Stored data:
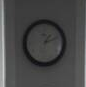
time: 1:11
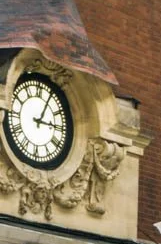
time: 3:04
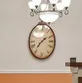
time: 1:36
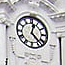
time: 12:23
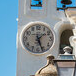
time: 1:26
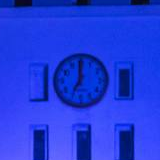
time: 7:00
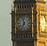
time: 6:58
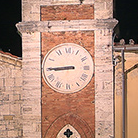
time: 8:44
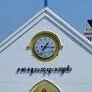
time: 7:15
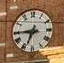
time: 6:44
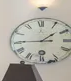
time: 1:45
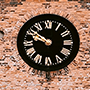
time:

EXERCISE DETAILS
Can you return every time line from the records above verbatim, leaving the pictures out?

RESPONSE TO THE EXERCISE
time: 1:11
time: 3:04
time: 1:36
time: 12:23
time: 1:26
time: 7:00
time: 6:58
time: 8:44
time: 7:15
time: 6:44
time: 1:45
time:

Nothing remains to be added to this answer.